Simonas Bernotas

- Lithuania -

Simonas Bernotas (b. 1993 in Kaunas) is a poet, translator, and publisher. He lives in Vilnius. He holds an MA in Intermediate Literature Studies from Vilnius University. 

 

Bernotas's poetry collection Reivas (Rave, published in 2019) earned the Best Debut prize from Lithuanian Ministry of Culture. Bernotas has translated works by such authors as Roberto Bolaño, Nicanor Parra, Federico García Lorca, Octavio Paz, Jorge Luis Borges, and Julio Cortázar. In 2023, Bernotas published his second poetry collection Pasakų parkas (Park of Folktales) which was shortlisted for the 2023 Book of the Year Award for Poetry.


Poet, translator, and publisher Simonas Bernotas (b. 1993) is the author of two critically noted poetry books – Reivas (“Rave,” 2019) and Pasakų parkas (“Fairy Tale Park,” 2023). He is succinct about his own writing: “I live in the present time, and I write about where I am, what I feel, and what surrounds me.” The result of his efforts is a provocative, ironic, social poetry.

 

The title of his most recent book is not a coincidence. With “Fairy Tale Park,” Bernotas emphasizes the source of the dramatic aspect of his poetry – the balance between reality and falsehood. Artists have always been perplexed by this topic. Consider a quote by the classic of Lithuanian modernist poetry, Henrikas Radauskas, who famously said “I don’t believe in the world, but in the fable I do,” thus professing his conviction that humanists can find solace in aestheticism and art amid the global catastrophes of the 20th century. It’s difficult to apply the same sentiment in the 21st century, which gives new meanings and contexts to the idea. Bernotas likes to stress the prevailing power dynamic – that we’re surrounded by falsehoods that influence our perception. For example, it’s common to think that if we follow the laws of capitalism and adhere to the community model, we’ll all live “happily ever after.” But sureties like these are not consolations offered by the poets; they’re a smokescreen created by sociopolitical circumstances that hinders our true understanding of what’s happening. Bernotas’s poetry pushes us to see it.

## [Supplied information]
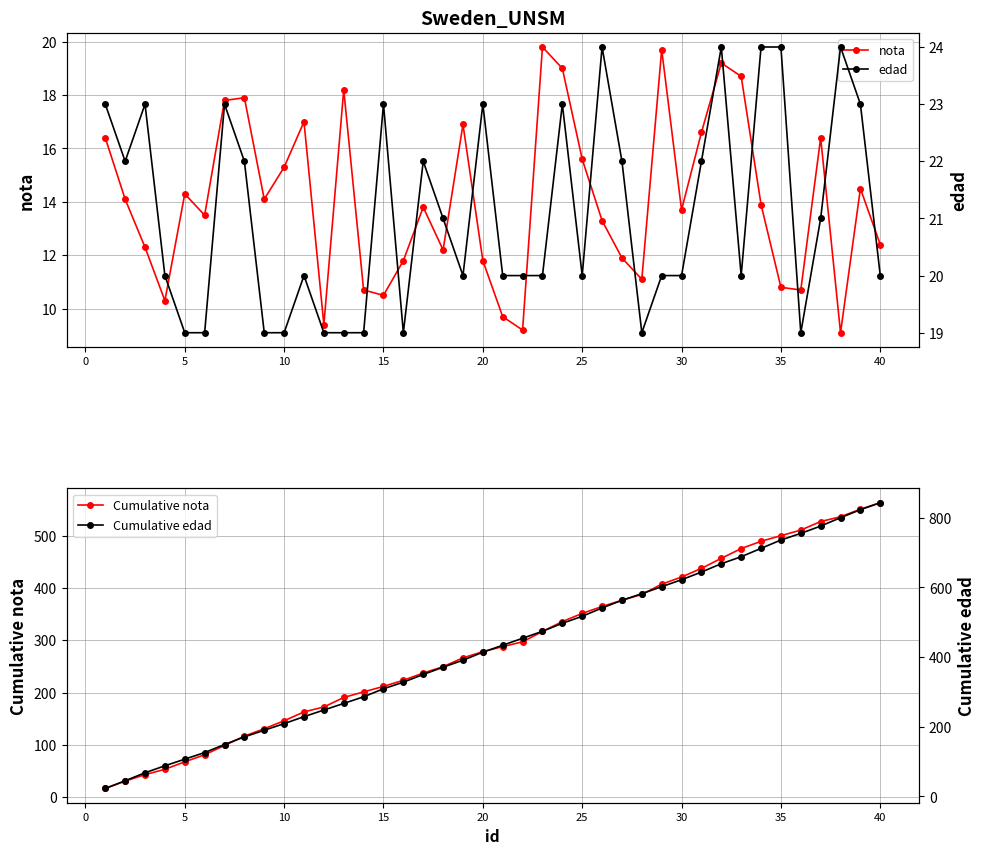

True or false: nota has more than 0 points higher than both neighbors.

True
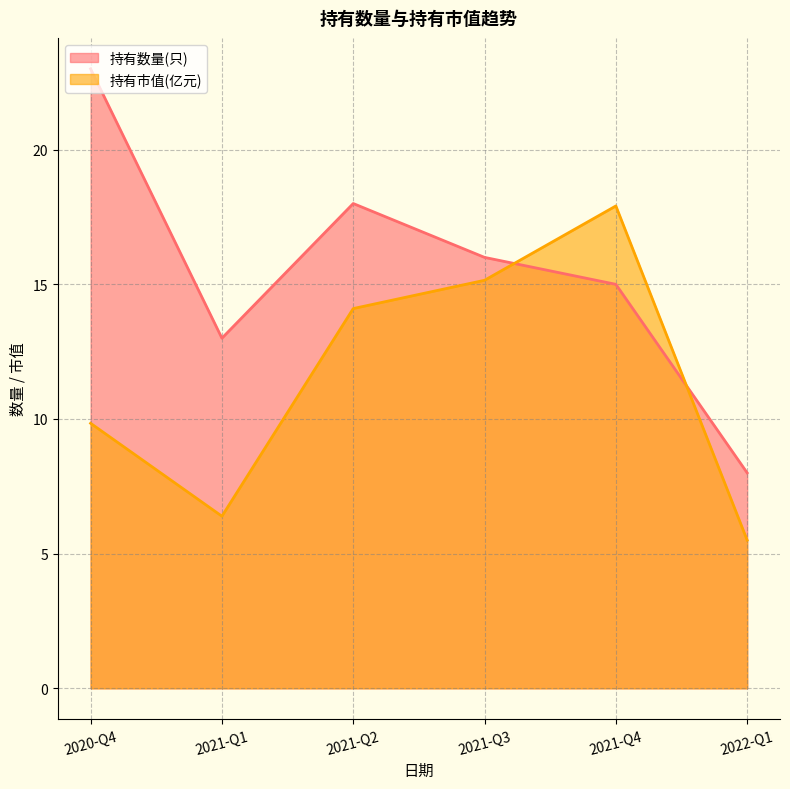

What is the difference between the maximum and second lowest values in the 持有市值(亿元) series?

11.5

## [Instructions for the task]
Revise the passage of the Simonas Bernotas profile starting at "Simonas Bernotas (b. 1993" and ending at "Award for Poetry.", changing "Best Debut" to "Best First Book".

## [Exercise output]
Simonas Bernotas (b. 1993 in Kaunas) is a poet, translator, and publisher. He lives in Vilnius. He holds an MA in Intermediate Literature Studies from Vilnius University. 

 

Bernotas's poetry collection Reivas (Rave, published in 2019) earned the Best First Book prize from Lithuanian Ministry of Culture. Bernotas has translated works by such authors as Roberto Bolaño, Nicanor Parra, Federico García Lorca, Octavio Paz, Jorge Luis Borges, and Julio Cortázar. In 2023, Bernotas published his second poetry collection Pasakų parkas (Park of Folktales) which was shortlisted for the 2023 Book of the Year Award for Poetry.